Now that we have been living with Revenue Procedure 2014-12 (the historic tax credit safe harbor) for about a year, it seems appropriate to take stock of how people are addressing its tests and rules --
- The tax community still views traditional, single partnership (or LLC) Section 42 transactions as not needing the benefit of the safe harbor. The thinking is that if the investor is a partner for housing credit purposes, then it should also be respected for historic credit purposes.
- In two tier historic LIHTC deals (often called the "lease pass-through" or the "master tenant" structure), and in single tier or two tier historic commercial deals, investors are paying close attention to the safe harbor. We are still not seeing all that many two tier LIHTC-HTC transactions.
- Investors are not always requiring complete compliance with the safe harbor, but even when they are not getting 100% compliance, they generally want a tax opinion that says that the project arguably, or very nearly, complies with all of the 20 or so factors in the safe harbor.
- Investors are generally getting an expert opinion on the reasonableness of fees and "other arrangements" involving the sponsor or developer in order to be comfortable that these fees and arrangements comply with the safe harbor.

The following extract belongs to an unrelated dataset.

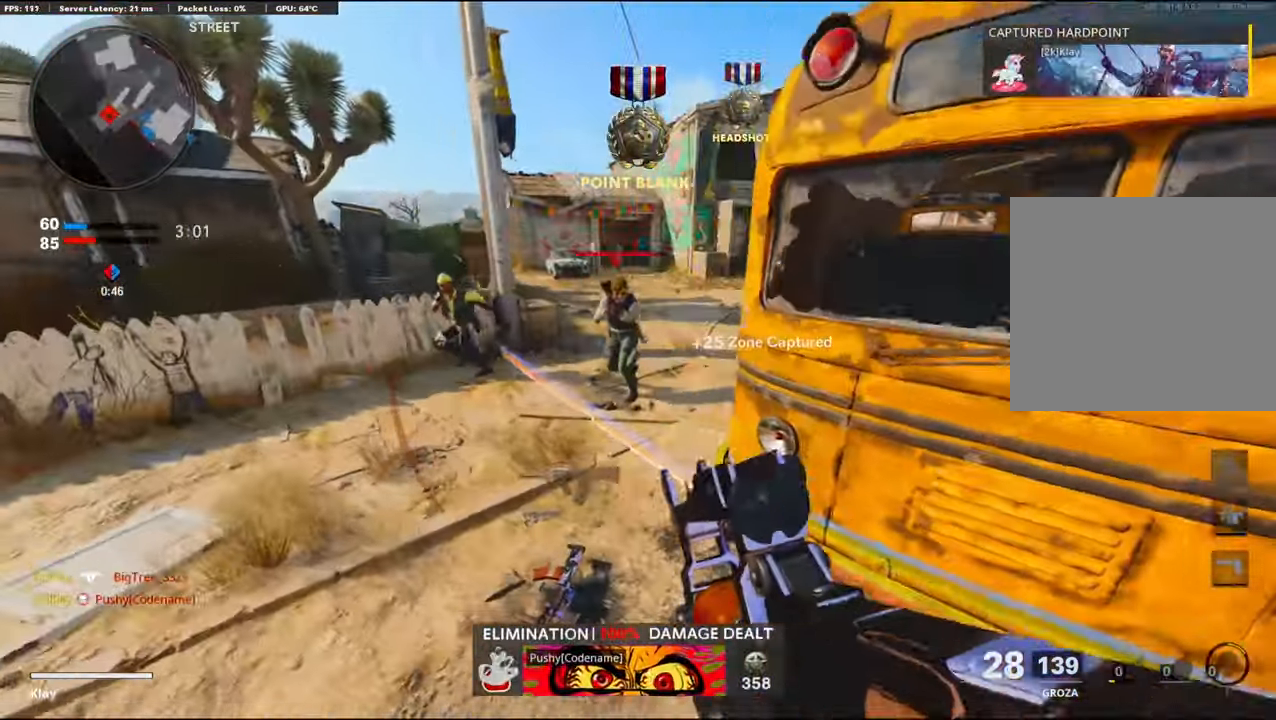
{"buttons": ["L1", "R1"], "left_stick": "down-left", "right_stick": "up-right", "events": [[17, "CROSS", "up"], [100, "right_stick", "up-right"], [167, "left_stick", "down-left"], [184, "R1", "down"], [184, "right_stick", "up"], [350, "right_stick", "up-right"]]}
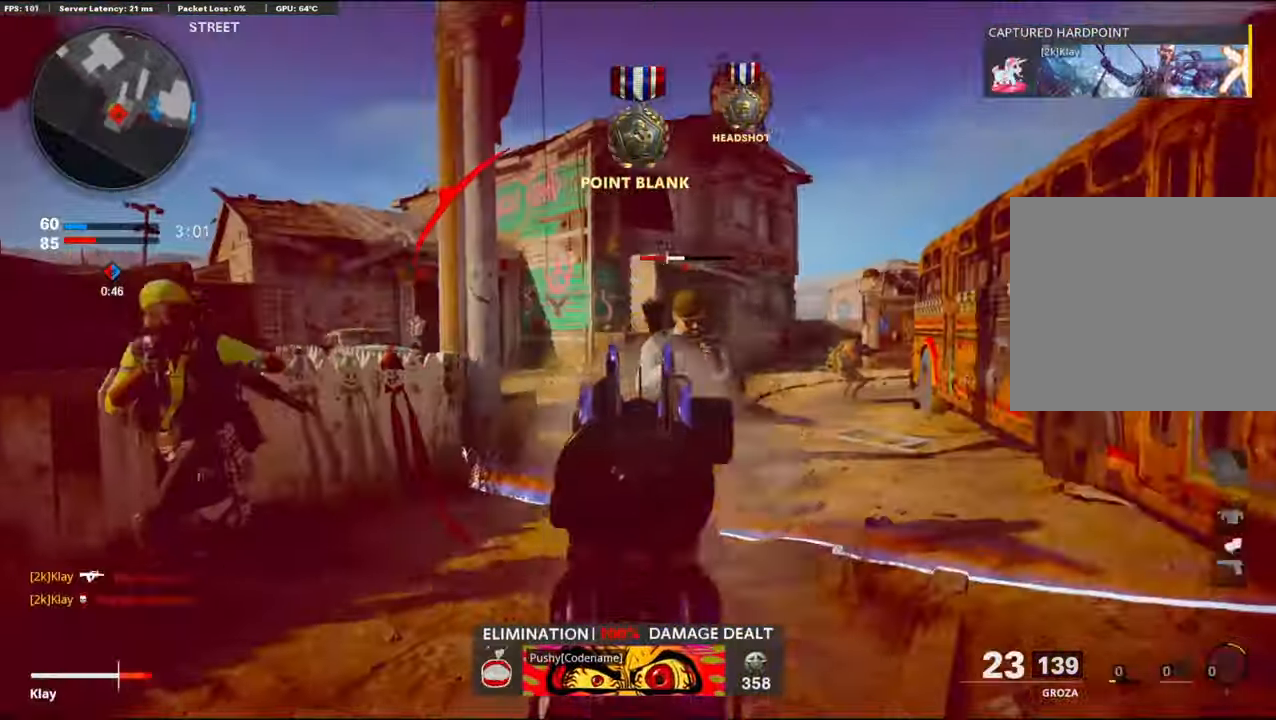
{"buttons": ["L3"], "left_stick": "up-right", "right_stick": "center", "events": [[117, "L1", "up"], [117, "right_stick", "center"], [150, "left_stick", "right"], [167, "right_stick", "right"], [200, "left_stick", "up-right"], [250, "L3", "down"], [250, "R1", "up"], [484, "right_stick", "center"]]}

- The latest hot topics? Does an investor still have to show "profit motive" if the transaction complies with the safe harbor? If the property is refinanced, can the proceeds be distributed to the GP, up to the amount of its capital account, even if this is disproportionate to its percentage interest? Can the GP guarantee the investor against changes in law, even if it can't guarantee against "structure risk"? And, how closely should tax counsel scrutinize the reasonableness opinion?